Marcelo Longo
No gol da Chape: Otero chutaria 'na lua' de primeira, Ramiro iria 'encher o pé' e acertar no peito do goleiro e Everaldo iria tentar dominar e a bola iria bater na canela.
No gol do Fortaleza: Otero iria dominar, tentar virar rápido e cair sozinho, Ramiro iria dar um passe pra trás e Everaldo iria fazer a mesma coisa que no gol da Chape.
Fim da história triste.
em Bate-Papo da Torcida > Róger Guedes: o gol custa caro!
Em resposta ao tópico:
Essa frase tão dita por aí, encontra sua veracidade em Róger Guedes.
Nos dois últimos jogos ele mostrou o QUÃO CERTA é essa máxima futebolística.

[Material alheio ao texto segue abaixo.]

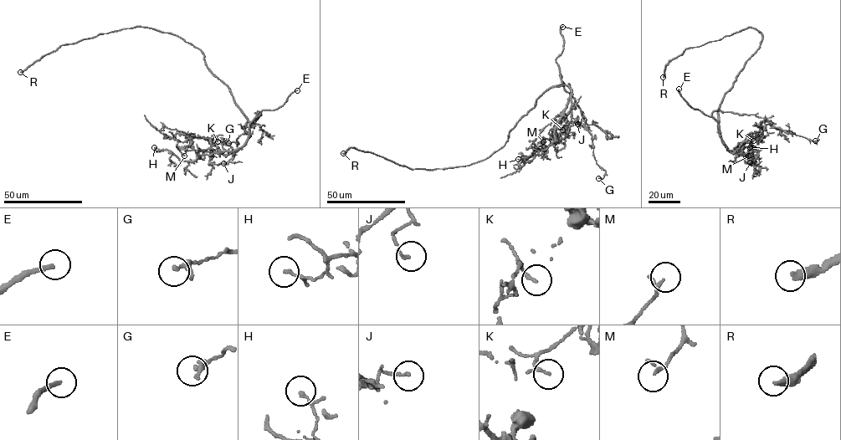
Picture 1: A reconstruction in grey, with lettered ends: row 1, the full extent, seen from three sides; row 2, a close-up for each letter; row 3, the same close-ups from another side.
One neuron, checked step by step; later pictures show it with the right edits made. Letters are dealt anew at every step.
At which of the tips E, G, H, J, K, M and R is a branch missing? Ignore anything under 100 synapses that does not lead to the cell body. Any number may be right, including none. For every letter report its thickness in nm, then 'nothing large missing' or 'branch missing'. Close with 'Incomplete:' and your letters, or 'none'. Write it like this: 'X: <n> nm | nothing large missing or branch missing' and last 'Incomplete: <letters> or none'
E: 200 nm | branch missing
G: 180 nm | nothing large missing
H: 90 nm | nothing large missing
J: 110 nm | nothing large missing
K: 150 nm | nothing large missing
M: 150 nm | nothing large missing
R: 360 nm | branch missing
Incomplete: E, R

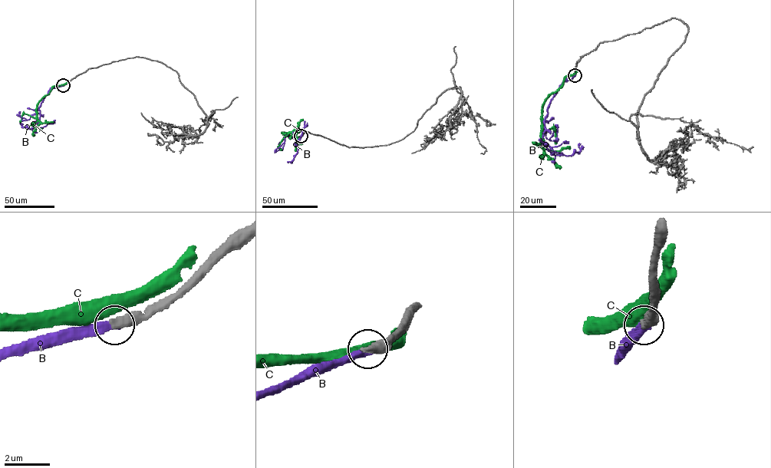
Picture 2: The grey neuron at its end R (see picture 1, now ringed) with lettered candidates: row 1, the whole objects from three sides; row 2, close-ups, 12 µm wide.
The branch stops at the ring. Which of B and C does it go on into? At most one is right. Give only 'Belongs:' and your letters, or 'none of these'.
Belongs: B

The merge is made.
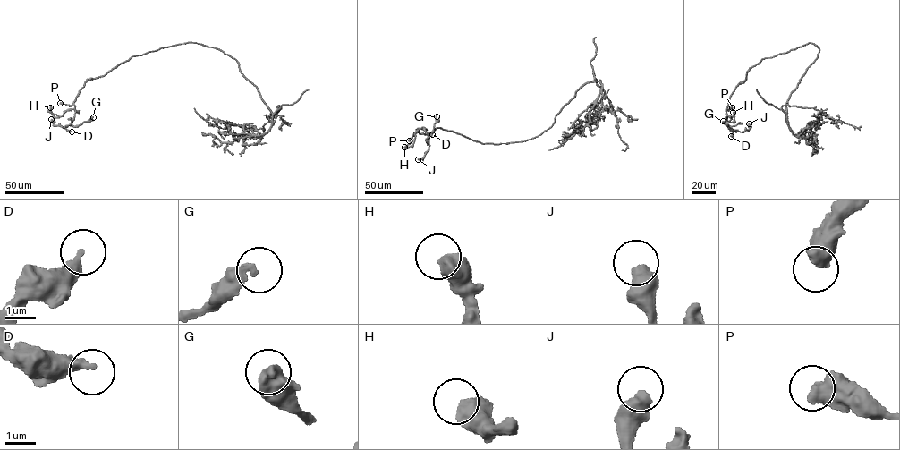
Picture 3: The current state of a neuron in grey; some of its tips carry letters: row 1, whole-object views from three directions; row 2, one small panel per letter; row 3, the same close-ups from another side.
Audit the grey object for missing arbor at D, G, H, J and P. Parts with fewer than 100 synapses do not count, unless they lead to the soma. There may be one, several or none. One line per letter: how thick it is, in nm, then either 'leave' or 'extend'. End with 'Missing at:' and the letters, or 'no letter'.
D: 300 nm | leave
G: 340 nm | leave
H: 650 nm | leave
J: 600 nm | leave
P: 650 nm | leave
Missing at: no letter

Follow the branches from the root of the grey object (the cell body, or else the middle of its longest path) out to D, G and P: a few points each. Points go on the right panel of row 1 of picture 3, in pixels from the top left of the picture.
D: (813, 44), (762, 59), (747, 71), (746, 79), (735, 88), (726, 108), (725, 122), (737, 130), (731, 136)
G: (813, 44), (762, 59), (750, 67), (726, 108), (725, 122), (732, 131), (723, 121)
P: (813, 44), (808, 43), (762, 59), (750, 67), (746, 79), (738, 85), (730, 97), (726, 109), (732, 107)

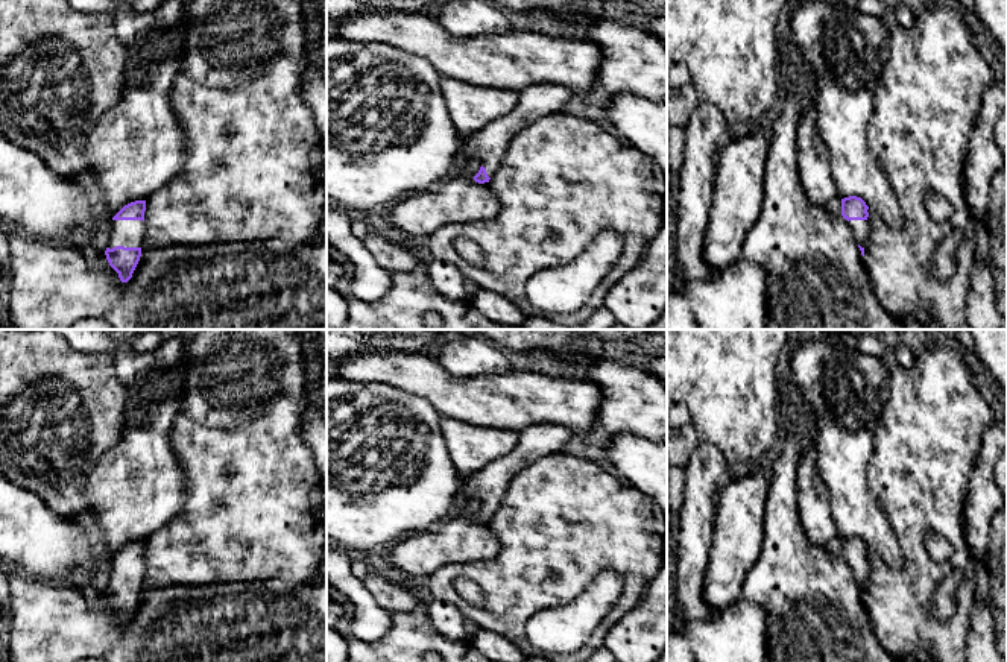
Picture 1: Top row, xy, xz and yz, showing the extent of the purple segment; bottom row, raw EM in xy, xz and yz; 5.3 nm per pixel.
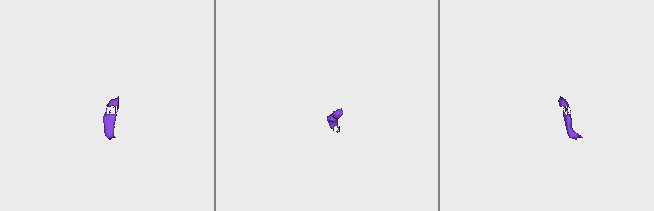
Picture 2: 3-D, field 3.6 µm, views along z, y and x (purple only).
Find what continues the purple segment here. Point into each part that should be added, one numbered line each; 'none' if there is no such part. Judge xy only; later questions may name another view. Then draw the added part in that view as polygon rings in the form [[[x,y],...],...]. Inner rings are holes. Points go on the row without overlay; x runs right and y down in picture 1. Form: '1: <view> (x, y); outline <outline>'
1: xy (125, 573); outline [[[111,560],[112,571],[108,588],[143,588],[144,562],[143,560]]]

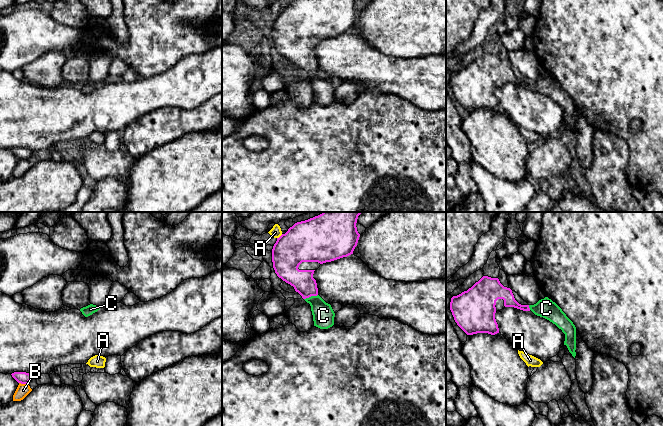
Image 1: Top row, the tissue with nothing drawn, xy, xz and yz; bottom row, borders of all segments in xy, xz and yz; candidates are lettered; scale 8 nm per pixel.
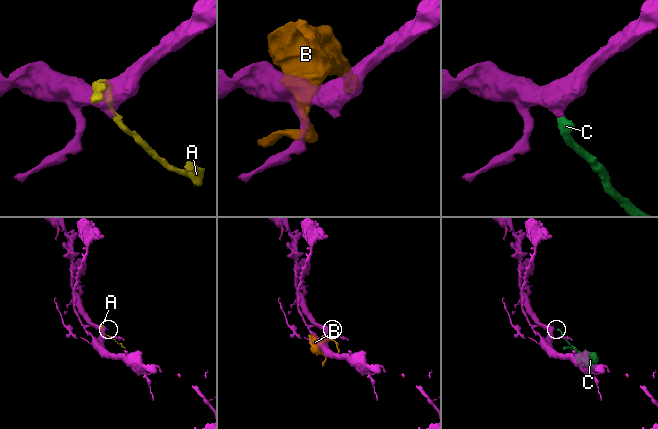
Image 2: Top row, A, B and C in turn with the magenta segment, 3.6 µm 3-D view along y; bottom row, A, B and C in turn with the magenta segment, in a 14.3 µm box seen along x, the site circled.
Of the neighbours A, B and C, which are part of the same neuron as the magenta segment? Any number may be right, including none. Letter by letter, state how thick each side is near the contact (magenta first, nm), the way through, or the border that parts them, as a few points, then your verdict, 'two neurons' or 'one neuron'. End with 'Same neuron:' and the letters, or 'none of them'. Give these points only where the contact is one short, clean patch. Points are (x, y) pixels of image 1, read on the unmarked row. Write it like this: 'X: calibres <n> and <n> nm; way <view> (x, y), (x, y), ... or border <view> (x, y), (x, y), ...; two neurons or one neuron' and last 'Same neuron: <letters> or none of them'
A: calibres 300 and 90 nm; two neurons
B: calibres 100 and 100 nm; two neurons
C: calibres 180 and 180 nm; way xz (303, 58), (310, 72), (317, 79), (323, 91); one neuron
Same neuron: C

1- Gol contra a Chapecoense : quantos jogadores no Brasil teriam o raciocínio rápido de matar aquela bola na coxa e em vez de ajeitar para perna esquerda, o que daria tempo de um zagueiro chegar, chutar de biquinho com a direita mesmo, enganando totalmente o ótimo goleiro adversário?
2- Gol contra o Fortaleza : girada e passe de costas para o Jô, já se projetando para o espaço, atraindo marcação e abrindo espaço para infiltração de Cantillo. Alguém imagina qual seria a tomada de decisão de um Everaldo, Ramiro, Otero (com todo o respeito aos citados), em uma jogada daquela?
Em dois movimentos pequenos, micromovimentos, Róger Guedes mostra que contratar jogadores especiais, diferenciados, mesmo pagando caro pelos mesmos, faz TODA a diferença. Um driblezinho aqui, um passe que quebra linhas ali, uma jogada que desconcerta a marcação acolá...
Que esse tipo de jogador faça o Corinthians entender qual o padrão correto de contratação para um time que almeja retomar seu espaço nas cabeças do futebol brasileiro e sul-americano.